The skill required to make the power and limitations of verbal and written communication visible, and to make them in turn equal with the variety of other symbolic ways we express ourselves, to ourselves as well as to others, is immense:

"Human vocabulary is still not capable, and probably never will be of knowing, recognising and communicating everything that can be humanly experienced and felt."

Even greater skill is required to use words to describe these basic skills of controlling language. At this Saramago is an undisputed master. His guiding principle is clear:

"...we must never violate what constitutes the exclusive and essential character of a person, that is, his personality, his way of being, his own unmistakable nature.
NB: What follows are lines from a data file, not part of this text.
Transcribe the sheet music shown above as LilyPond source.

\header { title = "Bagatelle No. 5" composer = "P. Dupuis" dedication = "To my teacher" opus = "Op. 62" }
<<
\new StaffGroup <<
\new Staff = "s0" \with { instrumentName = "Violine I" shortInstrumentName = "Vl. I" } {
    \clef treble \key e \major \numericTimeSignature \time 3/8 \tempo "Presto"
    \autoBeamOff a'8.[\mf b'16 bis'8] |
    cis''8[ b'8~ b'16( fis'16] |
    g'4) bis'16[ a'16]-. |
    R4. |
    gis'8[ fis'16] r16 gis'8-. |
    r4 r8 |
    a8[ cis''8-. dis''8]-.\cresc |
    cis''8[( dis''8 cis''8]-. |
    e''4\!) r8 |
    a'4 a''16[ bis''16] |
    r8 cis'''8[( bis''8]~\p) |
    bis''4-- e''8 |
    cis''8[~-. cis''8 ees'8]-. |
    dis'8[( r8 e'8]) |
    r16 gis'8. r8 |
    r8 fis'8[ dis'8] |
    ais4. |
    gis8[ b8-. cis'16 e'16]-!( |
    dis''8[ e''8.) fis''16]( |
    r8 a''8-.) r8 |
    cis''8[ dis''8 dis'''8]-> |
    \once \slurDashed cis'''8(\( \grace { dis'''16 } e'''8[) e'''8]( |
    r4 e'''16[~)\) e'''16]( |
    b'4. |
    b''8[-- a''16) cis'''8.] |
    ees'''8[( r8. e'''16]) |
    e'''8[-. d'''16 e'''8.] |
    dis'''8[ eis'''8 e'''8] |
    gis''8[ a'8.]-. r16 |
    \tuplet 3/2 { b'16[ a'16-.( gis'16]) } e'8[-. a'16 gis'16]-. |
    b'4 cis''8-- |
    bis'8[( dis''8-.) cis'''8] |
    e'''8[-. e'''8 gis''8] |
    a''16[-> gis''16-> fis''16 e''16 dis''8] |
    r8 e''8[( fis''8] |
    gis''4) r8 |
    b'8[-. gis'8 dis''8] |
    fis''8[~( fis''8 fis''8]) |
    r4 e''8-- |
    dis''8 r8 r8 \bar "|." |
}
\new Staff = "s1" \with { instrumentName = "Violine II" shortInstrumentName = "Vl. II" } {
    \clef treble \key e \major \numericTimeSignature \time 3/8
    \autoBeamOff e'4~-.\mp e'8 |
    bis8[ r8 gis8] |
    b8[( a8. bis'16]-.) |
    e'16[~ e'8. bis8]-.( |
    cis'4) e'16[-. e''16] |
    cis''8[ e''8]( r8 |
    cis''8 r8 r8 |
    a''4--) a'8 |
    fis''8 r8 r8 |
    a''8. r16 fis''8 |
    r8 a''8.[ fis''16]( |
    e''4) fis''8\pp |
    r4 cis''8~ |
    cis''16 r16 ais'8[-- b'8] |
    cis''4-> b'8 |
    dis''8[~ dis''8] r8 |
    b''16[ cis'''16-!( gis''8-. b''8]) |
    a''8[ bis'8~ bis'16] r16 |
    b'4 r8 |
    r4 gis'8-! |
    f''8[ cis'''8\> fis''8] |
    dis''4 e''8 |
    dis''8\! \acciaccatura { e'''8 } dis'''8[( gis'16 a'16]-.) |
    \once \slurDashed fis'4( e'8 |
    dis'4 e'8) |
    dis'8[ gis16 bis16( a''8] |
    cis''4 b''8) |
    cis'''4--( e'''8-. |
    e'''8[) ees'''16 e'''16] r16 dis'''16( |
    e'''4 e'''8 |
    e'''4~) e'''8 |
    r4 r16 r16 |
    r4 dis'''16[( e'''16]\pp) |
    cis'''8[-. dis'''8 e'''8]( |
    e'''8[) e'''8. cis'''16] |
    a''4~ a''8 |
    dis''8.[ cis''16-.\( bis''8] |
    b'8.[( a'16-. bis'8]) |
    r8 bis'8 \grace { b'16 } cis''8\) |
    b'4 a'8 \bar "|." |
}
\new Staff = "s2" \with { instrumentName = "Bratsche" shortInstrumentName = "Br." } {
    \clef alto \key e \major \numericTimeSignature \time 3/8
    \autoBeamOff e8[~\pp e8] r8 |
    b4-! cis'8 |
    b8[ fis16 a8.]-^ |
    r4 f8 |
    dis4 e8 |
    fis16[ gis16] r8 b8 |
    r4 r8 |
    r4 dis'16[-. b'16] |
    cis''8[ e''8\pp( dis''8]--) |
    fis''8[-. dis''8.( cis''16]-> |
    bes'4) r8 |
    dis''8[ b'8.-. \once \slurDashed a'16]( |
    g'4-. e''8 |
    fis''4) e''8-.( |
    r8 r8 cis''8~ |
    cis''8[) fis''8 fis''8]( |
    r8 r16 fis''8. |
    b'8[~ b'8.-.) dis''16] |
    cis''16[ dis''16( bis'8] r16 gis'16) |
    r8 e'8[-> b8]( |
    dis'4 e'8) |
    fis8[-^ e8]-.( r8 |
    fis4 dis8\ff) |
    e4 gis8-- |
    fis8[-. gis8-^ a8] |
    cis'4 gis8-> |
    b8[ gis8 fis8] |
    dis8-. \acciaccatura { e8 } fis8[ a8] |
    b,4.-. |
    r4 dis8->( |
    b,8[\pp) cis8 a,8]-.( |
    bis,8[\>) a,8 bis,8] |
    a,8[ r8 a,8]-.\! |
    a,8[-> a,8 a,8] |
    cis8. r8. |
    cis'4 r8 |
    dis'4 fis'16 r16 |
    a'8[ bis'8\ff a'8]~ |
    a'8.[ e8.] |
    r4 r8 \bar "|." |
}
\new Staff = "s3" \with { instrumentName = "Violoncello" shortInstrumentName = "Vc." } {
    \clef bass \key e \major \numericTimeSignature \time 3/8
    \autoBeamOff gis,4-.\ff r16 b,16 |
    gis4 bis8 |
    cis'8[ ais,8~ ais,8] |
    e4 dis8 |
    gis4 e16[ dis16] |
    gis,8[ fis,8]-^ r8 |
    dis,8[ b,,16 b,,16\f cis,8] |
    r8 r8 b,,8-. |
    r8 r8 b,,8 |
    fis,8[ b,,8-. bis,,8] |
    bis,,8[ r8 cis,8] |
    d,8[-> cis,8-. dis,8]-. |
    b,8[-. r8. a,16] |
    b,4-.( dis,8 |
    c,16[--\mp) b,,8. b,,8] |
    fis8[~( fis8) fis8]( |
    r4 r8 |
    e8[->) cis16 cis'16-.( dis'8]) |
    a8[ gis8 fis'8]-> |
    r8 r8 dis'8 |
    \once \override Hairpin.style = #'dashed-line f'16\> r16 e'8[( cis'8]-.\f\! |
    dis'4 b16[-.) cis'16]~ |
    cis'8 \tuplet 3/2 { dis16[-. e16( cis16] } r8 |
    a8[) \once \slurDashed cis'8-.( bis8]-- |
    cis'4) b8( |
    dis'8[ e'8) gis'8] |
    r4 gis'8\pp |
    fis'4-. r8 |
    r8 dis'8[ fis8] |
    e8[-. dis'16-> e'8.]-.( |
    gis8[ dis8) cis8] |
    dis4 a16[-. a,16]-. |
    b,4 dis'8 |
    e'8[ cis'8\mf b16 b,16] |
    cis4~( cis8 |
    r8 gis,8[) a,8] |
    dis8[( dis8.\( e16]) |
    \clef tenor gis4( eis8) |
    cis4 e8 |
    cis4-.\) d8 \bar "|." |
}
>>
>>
A character can be full of contradictions, but [it is ] never incoherent..."

It is this basic presumption, that human beings, always and everywhere, are pursuing purpose, even when they appear to be floundering, that is the core of Saramago's work, nowhere better stated than in The Cave. Thus he shows the profound connection between our appreciation of words, aesthetics; and our appreciation of other people, ethics. Remarkable indeed.